→ ACTIVITY A:
In the forum post about differentiating f(g^{-1}(x)), which method does the poster want to use to prove the derivative formula?

*** READING PASSAGE ***

I am trying to find the derivative of $f \left( g^{-1} (x) \right)$. I know that it is given by $$f \left( g^{-1} (x) \right)'=\frac{f' \left( g^{-1} (x) \right)}{ g' \left( g^{-1} (x) \right)}$$ using chain rule.
But I am not able to prove it using first principle.
How can I do that using the first principle ?
On
Suppose that $g$ is an invertible function. Then $g^{-1}\circ g = g\circ g^{-1}=id$.

*** End of READING PASSAGE ***
*** RECORDS SHOWN ***

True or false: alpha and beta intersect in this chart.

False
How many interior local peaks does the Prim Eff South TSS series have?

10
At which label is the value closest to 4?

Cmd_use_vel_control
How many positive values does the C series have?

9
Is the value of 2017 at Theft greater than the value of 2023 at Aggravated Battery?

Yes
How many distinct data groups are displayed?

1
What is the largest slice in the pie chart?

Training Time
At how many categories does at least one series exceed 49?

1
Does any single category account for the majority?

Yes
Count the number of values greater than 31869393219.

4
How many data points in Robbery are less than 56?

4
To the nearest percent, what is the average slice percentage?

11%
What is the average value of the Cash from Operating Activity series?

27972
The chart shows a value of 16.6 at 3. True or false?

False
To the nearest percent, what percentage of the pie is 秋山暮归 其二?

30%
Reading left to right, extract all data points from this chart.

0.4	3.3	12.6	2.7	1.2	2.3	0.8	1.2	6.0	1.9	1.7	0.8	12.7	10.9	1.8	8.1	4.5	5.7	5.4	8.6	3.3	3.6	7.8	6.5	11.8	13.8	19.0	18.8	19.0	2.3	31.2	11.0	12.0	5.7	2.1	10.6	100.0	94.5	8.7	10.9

*** End of RECORDS SHOWN ***

→ ACTIVITY B:
Locate every line in the entries that contains the string "points".

→ YOUR SOLUTION A:
The first principle.

→ YOUR SOLUTION B:
How many data points in Robbery are less than 56?
Reading left to right, extract all data points from this chart.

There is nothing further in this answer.